Text shown below:
2010 Vuelta al País Vasco

Race details
- Dates: 5–10 April
- Stages: 6
- Distance: 888 km (551.8 mi)
- Winning time: 23h 27' 30"

Results
- Winner / Chris Horner (USA) / (Team RadioShack)
- Second / Beñat Intxausti (ESP) / (Euskaltel–Euskadi)
- Third / Joaquim Rodríguez (ESP) / (Team Katusha)
- Points / Samuel Sánchez (ESP) / (Euskaltel–Euskadi)
- Mountains / Gonzalo Rabuñal (ESP) / (Xacobeo–Galicia)
- Sprints / Christian Meier (CAN) / (Garmin–Transitions)
- Team / Team HTC–Columbia

= 2010 Tour of the Basque Country =

The 2010 Tour of the Basque Country, was the 50th edition of the Tour of the Basque Country cycling stage race. It started on 5 April and ended on 10 April. Chris Horner won the race 7 seconds ahead of Alejandro Valverde after winning the sixth and final stage which was an individual time trial 8 seconds ahead of Valverde. Valverde's results were subsequently removed after a retroactive suspension was applied.

==Pre-Race Favourites==
Two time defending champion, Alberto Contador announced that he would not be taking part in the 2010 Tour. Instead he put his focus at the Critérium International.
End of Text shown.
▶ **What you need to do**
1 - Reproduce the race summary word for word, starting at "- Second / Beñat" and ending after "Sánchez (ESP) / (Euskaltel–Euskadi)".
2 - Name every rider listed in the Results section of the race summary.
Material supplied below:
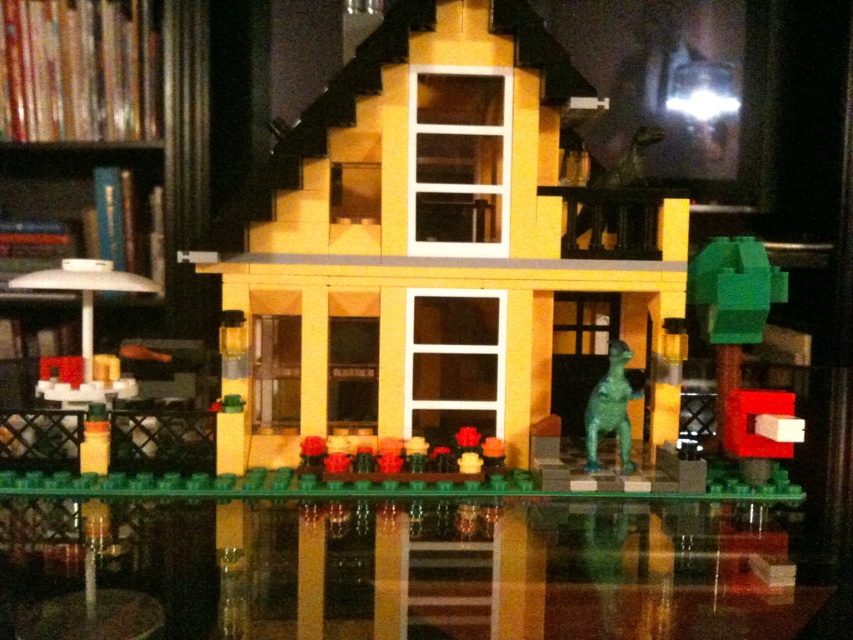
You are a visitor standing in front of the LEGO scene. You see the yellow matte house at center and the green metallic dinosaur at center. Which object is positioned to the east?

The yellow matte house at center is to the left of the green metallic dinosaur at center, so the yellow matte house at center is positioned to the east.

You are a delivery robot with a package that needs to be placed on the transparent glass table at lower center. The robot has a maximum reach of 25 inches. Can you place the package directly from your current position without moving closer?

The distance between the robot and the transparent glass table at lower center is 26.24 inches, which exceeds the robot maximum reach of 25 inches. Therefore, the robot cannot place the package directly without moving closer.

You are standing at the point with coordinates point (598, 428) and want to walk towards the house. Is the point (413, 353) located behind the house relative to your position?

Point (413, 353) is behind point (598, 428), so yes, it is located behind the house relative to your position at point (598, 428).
End of Material supplied.
Material supplied below:
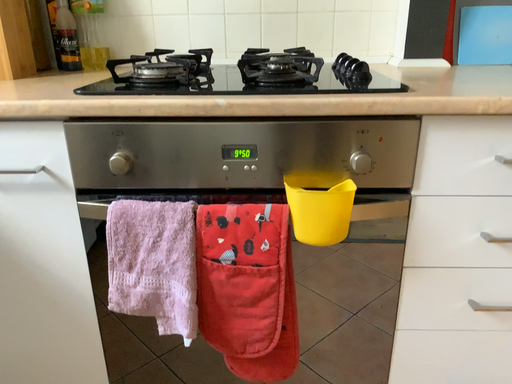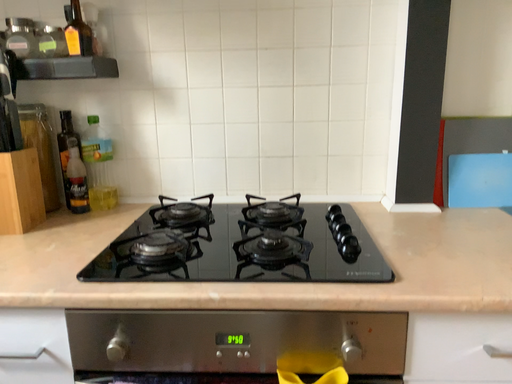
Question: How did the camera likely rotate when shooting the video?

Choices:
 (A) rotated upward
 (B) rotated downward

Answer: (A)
End of Material supplied.
▶ **Answers given**
1 -
- Second / Beñat Intxausti (ESP) / (Euskaltel–Euskadi)
- Third / Joaquim Rodríguez (ESP) / (Team Katusha)
- Points / Samuel Sánchez (ESP) / (Euskaltel–Euskadi)

2 -
- Chris Horner
- Beñat Intxausti
- Joaquim Rodríguez
- Samuel Sánchez
- Gonzalo Rabuñal
- Christian Meier